和也が一時期暮らした母親の実家がある町(筆者撮影)

 それでも事実上の死刑確定日となる判決公判が昨年9月8日に行われることがその前月に決まると、猛烈なペースで書き始める。「自分の半生を世に知ってもらいたい」と断続的に手紙を送り、計160枚の手記を僕らに託したのだ。

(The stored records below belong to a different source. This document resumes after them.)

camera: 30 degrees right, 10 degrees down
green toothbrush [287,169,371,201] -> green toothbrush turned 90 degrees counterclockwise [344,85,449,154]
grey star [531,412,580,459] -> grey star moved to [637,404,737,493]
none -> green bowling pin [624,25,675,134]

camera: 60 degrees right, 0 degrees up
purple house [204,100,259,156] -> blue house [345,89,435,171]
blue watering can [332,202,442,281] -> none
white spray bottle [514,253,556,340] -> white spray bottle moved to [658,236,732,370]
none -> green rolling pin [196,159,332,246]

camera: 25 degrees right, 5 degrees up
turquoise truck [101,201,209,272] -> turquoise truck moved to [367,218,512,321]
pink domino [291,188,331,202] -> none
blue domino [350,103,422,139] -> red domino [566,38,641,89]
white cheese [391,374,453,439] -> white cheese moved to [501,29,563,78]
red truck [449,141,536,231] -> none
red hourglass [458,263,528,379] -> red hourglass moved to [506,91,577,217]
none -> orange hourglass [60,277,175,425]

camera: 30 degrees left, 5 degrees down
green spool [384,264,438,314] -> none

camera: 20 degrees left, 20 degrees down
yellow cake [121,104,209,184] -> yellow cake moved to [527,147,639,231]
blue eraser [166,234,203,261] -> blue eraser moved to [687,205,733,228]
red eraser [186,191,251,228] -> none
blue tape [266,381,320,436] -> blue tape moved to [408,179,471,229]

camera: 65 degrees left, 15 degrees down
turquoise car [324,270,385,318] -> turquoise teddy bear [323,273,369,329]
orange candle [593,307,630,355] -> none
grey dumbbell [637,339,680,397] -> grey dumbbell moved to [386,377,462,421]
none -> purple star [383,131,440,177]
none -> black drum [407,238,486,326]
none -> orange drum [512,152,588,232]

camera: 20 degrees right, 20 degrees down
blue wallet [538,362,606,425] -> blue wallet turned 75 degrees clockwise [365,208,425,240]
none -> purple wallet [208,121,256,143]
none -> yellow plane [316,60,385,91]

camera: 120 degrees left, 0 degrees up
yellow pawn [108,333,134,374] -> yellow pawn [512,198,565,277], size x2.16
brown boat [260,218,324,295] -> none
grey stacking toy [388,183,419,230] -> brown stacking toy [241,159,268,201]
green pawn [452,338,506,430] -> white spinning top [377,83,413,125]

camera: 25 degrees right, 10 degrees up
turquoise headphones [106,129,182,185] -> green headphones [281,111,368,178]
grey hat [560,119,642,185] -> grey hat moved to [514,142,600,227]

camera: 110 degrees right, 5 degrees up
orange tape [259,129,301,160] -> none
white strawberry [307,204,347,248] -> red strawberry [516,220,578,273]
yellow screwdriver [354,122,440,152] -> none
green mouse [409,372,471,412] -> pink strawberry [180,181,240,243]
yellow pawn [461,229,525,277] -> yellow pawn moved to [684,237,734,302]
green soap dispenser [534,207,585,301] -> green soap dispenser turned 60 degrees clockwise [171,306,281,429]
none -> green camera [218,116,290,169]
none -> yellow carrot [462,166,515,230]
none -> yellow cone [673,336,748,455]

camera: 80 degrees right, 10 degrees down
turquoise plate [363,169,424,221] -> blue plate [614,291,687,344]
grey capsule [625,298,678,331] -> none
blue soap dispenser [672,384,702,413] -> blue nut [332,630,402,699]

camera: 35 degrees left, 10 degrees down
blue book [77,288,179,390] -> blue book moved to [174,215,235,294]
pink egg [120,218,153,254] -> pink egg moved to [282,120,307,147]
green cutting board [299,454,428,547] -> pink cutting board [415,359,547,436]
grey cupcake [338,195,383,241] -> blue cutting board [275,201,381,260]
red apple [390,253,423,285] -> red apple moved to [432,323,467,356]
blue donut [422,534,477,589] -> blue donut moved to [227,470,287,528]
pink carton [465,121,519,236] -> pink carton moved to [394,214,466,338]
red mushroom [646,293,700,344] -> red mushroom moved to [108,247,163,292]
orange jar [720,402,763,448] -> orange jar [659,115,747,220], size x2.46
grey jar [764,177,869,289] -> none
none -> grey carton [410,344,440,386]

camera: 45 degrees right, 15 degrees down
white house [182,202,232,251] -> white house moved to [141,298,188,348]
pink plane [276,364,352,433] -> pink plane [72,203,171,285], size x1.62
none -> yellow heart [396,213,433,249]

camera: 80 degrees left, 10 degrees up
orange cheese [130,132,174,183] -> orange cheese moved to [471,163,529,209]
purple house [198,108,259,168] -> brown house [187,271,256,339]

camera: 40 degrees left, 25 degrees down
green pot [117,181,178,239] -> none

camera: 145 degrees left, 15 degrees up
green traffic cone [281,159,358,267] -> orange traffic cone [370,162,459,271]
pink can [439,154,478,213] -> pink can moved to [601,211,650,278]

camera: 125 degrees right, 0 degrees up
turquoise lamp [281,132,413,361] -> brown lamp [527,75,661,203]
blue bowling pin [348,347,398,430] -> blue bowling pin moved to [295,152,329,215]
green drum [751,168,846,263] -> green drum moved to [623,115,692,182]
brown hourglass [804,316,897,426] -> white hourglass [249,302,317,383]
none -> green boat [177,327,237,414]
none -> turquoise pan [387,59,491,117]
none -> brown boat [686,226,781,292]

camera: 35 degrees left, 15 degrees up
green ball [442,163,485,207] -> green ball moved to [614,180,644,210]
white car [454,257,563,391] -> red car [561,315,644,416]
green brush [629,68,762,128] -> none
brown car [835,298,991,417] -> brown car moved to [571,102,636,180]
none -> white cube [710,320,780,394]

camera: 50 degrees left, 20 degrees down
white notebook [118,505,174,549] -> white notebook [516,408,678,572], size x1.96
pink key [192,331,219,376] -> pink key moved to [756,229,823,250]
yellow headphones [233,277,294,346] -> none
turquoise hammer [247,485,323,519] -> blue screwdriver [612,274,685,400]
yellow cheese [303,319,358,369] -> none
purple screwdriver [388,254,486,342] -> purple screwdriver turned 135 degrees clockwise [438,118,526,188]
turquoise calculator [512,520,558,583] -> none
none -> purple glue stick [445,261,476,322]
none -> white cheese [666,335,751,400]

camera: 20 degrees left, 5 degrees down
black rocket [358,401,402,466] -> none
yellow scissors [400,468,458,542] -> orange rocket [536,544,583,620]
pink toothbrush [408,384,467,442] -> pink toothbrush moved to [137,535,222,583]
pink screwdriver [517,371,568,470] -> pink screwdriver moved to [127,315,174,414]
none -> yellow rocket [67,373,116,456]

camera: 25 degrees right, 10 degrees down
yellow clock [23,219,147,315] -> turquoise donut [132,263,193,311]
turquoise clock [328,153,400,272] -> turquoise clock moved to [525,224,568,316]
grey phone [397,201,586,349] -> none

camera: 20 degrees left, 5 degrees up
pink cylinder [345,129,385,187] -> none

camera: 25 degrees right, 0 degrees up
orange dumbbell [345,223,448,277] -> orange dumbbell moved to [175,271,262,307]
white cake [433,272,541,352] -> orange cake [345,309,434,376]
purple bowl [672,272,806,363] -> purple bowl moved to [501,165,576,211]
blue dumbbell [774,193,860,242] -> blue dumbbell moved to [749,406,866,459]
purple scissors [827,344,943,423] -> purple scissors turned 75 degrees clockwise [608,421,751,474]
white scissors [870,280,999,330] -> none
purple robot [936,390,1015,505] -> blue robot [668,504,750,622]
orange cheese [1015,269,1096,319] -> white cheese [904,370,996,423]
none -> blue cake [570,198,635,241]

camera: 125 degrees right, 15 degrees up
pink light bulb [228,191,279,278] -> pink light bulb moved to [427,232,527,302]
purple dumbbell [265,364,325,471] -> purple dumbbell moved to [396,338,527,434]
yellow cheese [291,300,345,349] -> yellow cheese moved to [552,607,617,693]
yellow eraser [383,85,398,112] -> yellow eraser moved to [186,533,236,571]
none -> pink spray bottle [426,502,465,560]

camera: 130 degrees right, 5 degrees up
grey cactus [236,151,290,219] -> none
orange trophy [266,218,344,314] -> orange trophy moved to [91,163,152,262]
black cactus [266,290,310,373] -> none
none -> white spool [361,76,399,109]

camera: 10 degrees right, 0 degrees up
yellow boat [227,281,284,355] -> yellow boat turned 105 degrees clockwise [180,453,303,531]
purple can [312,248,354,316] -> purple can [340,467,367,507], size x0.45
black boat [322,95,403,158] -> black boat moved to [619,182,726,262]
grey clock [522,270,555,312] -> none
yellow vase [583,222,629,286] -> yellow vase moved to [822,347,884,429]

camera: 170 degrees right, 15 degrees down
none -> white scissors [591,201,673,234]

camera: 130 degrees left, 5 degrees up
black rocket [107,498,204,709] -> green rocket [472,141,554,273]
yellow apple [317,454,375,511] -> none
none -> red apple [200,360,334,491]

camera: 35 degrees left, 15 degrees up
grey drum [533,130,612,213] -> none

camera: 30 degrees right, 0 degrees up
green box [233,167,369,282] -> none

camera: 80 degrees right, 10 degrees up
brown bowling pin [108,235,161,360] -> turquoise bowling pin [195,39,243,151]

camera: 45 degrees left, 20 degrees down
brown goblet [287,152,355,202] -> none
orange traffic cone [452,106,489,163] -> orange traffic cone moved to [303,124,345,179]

〈まずこの手記を書いている理由は、自分の反省を振り返った上で、何が原因でこのような人格、性格となり、何がどう影響し合い、「土屋和也」という男性がどのような環境下において変換していった過程(プロセス)を経て、その最期には殺人犯までに堕ち果てたそれらを明確にすることが、自分に課せられた使命であると考えている。

 

 情景や心情、人それぞれの表情や言動を可能な限り表現・再現しようとする事で臨場感ある表現になると思いますが、これがなかなか難しいです。

 

 自分が犯した際、その被害者と遺族らは「償いなどいらない」「極刑だけを望む」との内容を前橋地裁、東京高裁ともに公表し、土屋本人が彼らに直接賠償をするというのは彼らが望んでいないため行おうとは思っていません。

 

 自分が彼らの愛する大切な人を殺めてしまったのも事実で、反省をしても彼らの元へは被害者は戻りませんし、反省はしても自分に何の利点はないし、何も環境は変わりません。

 

「人でなし」「殺人犯」「卑怯で卑劣者」「反省ゼロの殺人犯」「老人狙いのゴミ野郎」…etc。

 

 そう世間から後ろ指差されて、憎たらしい奴の半生を詳しく知りたくないですか?

 

 自分の手記を読んで、トラウマになったり、気分を害したりした場合の責任は負いかねます。